Our previous in vitro and in vivo studies on standard tumor cell lines: mammary adenocarcinoma 4T1, melanoma B16F10, and squamous cell carcinoma SCCVII have demonstrated that dipotassium-trioxohydroxytetrafluorotriborate, K2[B3O3F4OH], affects the growth of cancer cells. Based on indicative results of its anticancer activity, that are comparable to the standard cytostatic 5-fluorouracil, we decided to analyze the antioxidant capacity of K2[B3O3F4OH]. In our research, we include two other simpler representatives of the boroxine family compounds: trimethoxyboroxine and trimethylboroxine, which are commercially available. The study objective is to explore the possibility of similar behavior within the same class of boron compounds, that is, to examine the activity of K2[B3O3F4OH] compared to simpler representatives of the same family of compounds. On the one hand, K2[B3O3F4OH], theoretically has the ability to exchange electrons in the extinction of reactive radicals, since two boron atoms are sp3-hybridized and use electrons from the inner shell.
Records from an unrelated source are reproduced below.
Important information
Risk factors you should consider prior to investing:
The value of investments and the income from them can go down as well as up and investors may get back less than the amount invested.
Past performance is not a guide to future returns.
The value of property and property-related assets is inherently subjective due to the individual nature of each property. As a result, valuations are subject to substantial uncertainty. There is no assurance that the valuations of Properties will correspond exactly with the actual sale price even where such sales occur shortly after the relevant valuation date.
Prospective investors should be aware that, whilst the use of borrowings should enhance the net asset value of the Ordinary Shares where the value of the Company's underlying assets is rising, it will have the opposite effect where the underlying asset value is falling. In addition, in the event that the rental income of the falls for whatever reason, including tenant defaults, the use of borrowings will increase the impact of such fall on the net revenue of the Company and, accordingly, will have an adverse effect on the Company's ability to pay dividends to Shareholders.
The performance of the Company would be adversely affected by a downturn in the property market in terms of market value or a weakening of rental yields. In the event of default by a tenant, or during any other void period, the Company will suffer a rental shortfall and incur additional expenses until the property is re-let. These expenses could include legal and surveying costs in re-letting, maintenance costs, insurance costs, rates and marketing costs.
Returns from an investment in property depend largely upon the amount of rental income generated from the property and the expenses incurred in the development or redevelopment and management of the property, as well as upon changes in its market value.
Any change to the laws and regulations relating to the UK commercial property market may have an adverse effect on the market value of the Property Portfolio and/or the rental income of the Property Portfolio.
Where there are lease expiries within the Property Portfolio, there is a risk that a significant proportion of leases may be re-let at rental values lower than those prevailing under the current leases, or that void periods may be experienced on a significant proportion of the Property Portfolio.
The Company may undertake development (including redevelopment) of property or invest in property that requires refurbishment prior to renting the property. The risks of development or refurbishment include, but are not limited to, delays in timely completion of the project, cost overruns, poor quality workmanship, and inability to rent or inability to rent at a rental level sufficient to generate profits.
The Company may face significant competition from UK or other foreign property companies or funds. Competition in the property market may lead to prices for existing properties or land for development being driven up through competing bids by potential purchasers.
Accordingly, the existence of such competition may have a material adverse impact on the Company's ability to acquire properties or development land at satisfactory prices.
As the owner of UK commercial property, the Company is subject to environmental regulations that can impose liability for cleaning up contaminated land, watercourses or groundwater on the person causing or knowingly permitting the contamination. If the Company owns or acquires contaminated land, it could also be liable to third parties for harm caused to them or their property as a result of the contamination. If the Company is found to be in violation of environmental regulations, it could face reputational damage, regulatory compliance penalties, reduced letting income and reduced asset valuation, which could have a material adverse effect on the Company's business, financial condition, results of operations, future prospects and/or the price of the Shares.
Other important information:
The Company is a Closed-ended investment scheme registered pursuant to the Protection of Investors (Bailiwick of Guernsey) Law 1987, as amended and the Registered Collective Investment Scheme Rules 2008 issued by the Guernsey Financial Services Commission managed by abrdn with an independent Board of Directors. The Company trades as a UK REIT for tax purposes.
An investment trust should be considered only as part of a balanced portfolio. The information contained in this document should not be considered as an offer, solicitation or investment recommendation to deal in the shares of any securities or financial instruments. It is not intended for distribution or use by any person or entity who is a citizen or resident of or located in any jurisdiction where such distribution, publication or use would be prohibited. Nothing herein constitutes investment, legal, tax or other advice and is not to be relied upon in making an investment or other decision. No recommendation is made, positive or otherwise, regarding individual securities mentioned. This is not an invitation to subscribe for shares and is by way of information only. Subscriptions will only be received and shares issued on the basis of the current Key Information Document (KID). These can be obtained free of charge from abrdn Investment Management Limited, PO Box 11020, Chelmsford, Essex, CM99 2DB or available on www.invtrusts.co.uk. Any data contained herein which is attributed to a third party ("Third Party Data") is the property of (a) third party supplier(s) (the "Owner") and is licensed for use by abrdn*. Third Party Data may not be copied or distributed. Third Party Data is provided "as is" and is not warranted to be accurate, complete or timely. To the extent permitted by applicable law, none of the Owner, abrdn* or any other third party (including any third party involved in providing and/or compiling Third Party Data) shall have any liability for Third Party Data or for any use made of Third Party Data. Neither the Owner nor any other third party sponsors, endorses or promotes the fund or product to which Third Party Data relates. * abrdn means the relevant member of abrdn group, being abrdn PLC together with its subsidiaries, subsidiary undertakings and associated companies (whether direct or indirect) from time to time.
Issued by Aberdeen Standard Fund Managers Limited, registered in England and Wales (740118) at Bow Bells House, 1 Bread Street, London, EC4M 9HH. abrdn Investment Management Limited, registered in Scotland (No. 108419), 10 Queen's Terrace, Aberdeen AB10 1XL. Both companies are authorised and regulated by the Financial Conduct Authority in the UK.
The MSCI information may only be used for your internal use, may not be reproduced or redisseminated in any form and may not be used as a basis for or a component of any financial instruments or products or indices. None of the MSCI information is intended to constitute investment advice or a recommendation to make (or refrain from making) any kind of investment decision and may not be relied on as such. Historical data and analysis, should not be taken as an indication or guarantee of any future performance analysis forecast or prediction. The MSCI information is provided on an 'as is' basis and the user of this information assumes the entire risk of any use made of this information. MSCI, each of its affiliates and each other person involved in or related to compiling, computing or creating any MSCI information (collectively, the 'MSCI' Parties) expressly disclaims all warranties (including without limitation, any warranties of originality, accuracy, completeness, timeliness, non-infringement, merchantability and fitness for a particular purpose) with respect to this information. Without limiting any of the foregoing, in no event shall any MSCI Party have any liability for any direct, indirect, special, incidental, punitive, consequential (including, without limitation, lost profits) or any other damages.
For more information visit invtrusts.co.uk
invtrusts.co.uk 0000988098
On the other hand, trimethoxyboroxine, and trimethylboroxine, in theory, should not exchange electrons. However, recent studies indicate the potential for the boron atom to act like carbon and participate in the exchange of protons. The study used the standard laboratory method of 2,2-diphenyl-1-picrylhydrazyl (DPPH) antioxidant assay. The selected boroxines were treated with a DPPH radical at a temperature of 35° C in various concentrations, and with a reaction time of one hour. Results of the DPPH test show an extremely weak antioxidant capacity exists for all investigated boroxines. When K2[B3O3F4OH] was tested at high concentrations, instead of decreased color in the DPPH radicals, there was an increase in absorbance readings, which could mean that this compound acts as a pro-oxidant at higher concentrations. Future research is recommended to examine the length of reaction times needed, and whether a change in the reaction conditions would boost the antioxidant capacity of K2[B3O3F4OH]. Finally, future research could test the hypothesis that K2[B3O3F4OH], in the absence of the expected antioxidant activity, acts as a pro-oxidant.